1852
Dear Children,
They say when one door closes, another door opens. This is a tale of two mills, one for cotton and one for linen. The steam cotton mill has begun operating here in Sag Harbor and they are looking for skilled spinners. The York Street mill in Belfast is slowly putting the hand spinners like Mam and her whole Brady family out of business. With 525,000 spindles working at once, what use do they have for hand spun flax grown on the family farm? The Brady clan must turn to factory work, either living among the hated Orangemen sixty miles away in Northern Ireland, or renounce their vow to stay in Ireland and move to Sag Harbor and work at the steam cotton mill. When they made it through the famine years, the Bradys thought they were home free and now a big machine has driven them out. A family gathering was called, with Bridget, our Mam, the oldest sister, presiding. As strange as that may sound, that was the way it was with four of the five brothers younger, and all of them doting on her. John, Patrick, Hugh, and William and their families, including eight children, all decided to move to Sag Harbor and try to get work at the steam cotton factory. It will take time for everyone to make arrangements to conclude one life and book passage to another, and we expect to see the first of them within the year.
Bridget taught her brothers to spin, but none of them loved it like Mam. Beside spinning and weaving, she was the best at scutching, or cleaning, bleaching, and beetling, or beating the seed out of the flax with a paddle. As her spinning wheel turned, she would spin tales and songs to us as we gathered about to help. She needed us to get the job done, but somehow with all her ditties, it did not feel like work that we were doing.
Mam writes that Pap already mourns the loss of his beloved farm, even though he is getting too old to work it. She says seeing the suffering of the famine, even though his family had enough to eat, took something out of dear Pap. When he spins these days his hands are gnarled and no longer nimble, and he tends to fall asleep. He keeps saying that he has to see the rest of his children before he dies. Being the oldest girl, my dear Pap and I were always close. Just to sit and hold his hand one more time would be the joy of my life. I am so grateful to God that they will be coming.

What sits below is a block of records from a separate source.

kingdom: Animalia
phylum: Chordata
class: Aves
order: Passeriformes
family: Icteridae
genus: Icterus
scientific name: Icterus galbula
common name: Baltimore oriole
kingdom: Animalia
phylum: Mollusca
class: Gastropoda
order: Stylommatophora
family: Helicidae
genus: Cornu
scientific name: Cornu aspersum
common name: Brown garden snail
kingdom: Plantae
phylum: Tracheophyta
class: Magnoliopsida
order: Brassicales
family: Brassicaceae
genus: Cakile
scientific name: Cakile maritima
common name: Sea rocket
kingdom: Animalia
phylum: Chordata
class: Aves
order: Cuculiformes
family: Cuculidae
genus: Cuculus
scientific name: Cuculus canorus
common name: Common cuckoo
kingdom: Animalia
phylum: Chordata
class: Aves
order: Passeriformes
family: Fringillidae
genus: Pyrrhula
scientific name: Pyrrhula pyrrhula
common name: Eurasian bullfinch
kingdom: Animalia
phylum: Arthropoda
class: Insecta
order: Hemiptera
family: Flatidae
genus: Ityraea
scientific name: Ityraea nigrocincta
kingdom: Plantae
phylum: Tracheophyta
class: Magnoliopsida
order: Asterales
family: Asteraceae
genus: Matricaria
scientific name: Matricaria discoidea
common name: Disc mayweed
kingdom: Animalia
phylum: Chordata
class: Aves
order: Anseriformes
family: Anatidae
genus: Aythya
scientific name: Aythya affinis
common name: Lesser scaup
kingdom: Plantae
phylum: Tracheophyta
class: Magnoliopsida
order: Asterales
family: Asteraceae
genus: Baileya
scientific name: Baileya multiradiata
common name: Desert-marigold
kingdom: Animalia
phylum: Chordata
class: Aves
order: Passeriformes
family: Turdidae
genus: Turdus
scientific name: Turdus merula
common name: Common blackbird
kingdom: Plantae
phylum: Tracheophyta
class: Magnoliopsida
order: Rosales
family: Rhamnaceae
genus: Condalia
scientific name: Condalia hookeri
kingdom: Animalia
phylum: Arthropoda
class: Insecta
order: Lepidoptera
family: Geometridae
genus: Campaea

When Pap married his beloved wife, a whirlwind came a blowing. Bridget Brady was like no other girl in Monahan. In fact the Bradys were like no other family in Monahan. They had so much energy and those big, brawny, Brady brothers were always together. The lot of them, Hugh, John, and William all followed older sister Bridget around. Despite being short in stature, she was strong and took care of fighting off the neighborhood bullies, and generally organizing every aspect of their lives. When Bridget was around, a body knew what to do, when to do it and how to do it, because she was there to tell them. Her pet name was “The Magistrate” because everyone listened to her, and because she hardly ever stopped talking.
Mam always believes everything will work out for the best and that a better life is just around the corner. She wanted John and me to come to America and thought it was just fine for a girl to go alone across the ocean to meet her brother, back before so many left. I was afraid but Mam told me it would be alright. I don’t know how she knew, but I believed her. When Mam described a brighter, better life so far away I never doubted her. She has never let me or anybody down. Everyone in Monahan knew that Mam was a person they could turn to. She trusted everyone and saw the good in even the worst people.
I have to confess, though, that Mam and I did not always get along so well. I suppose I am more like Pap, a bit of a dreamer. Although she loved me, she did not understand me, and she pushed me to be more forthright. She wanted so much for John, Charles, Ann and me to have the education she never received and I think she always regretted that. One of the reasons Mam agreed to leave Ireland was that our three younger sisters and brother, Betsey, Maggie and James all learned English at the National school, and they would have an advantage in their new home. Betsey is just like Mam, but I preferred needlework to spinning, and tapestry to weaving. That made Mam angry as she said I should not waste my time with work I could not sell. She seemed to have a plan for all of us, that we could do much more than we thought we could ourselves. It was wonderful and terrible at the same time to have so much belief in us and so many expectations of us. I hope she approves of my life with Terry, but that is up to her. John handled Mam’s demands with more skill than of any of us. He was such a natural leader of the family, and in turn of our Irish community here. Charles also had his differences with Mam, as he was always coming up with a new idea for a business or an investment that somehow did not quite work out. Ann was so patient with her, even when her energy outlasted us all.
Despite our differences with her, Mam has kept us all together by having the wisdom to let us spend time apart. Her unshaken belief is that God forged this bond of our family and none of us may put it asunder. We were sent here to be an entity that neither a famine, an ocean, a country, or any invented machine can break apart. Mam always believed we would all be together again, and she has been proven right. Bridget Brady may sometimes be loud, brash, bossy, even tipsy on occasion, but only she, on her magic spinning wheel, can spin chafe into the gold of comfort, safety, warmth and home.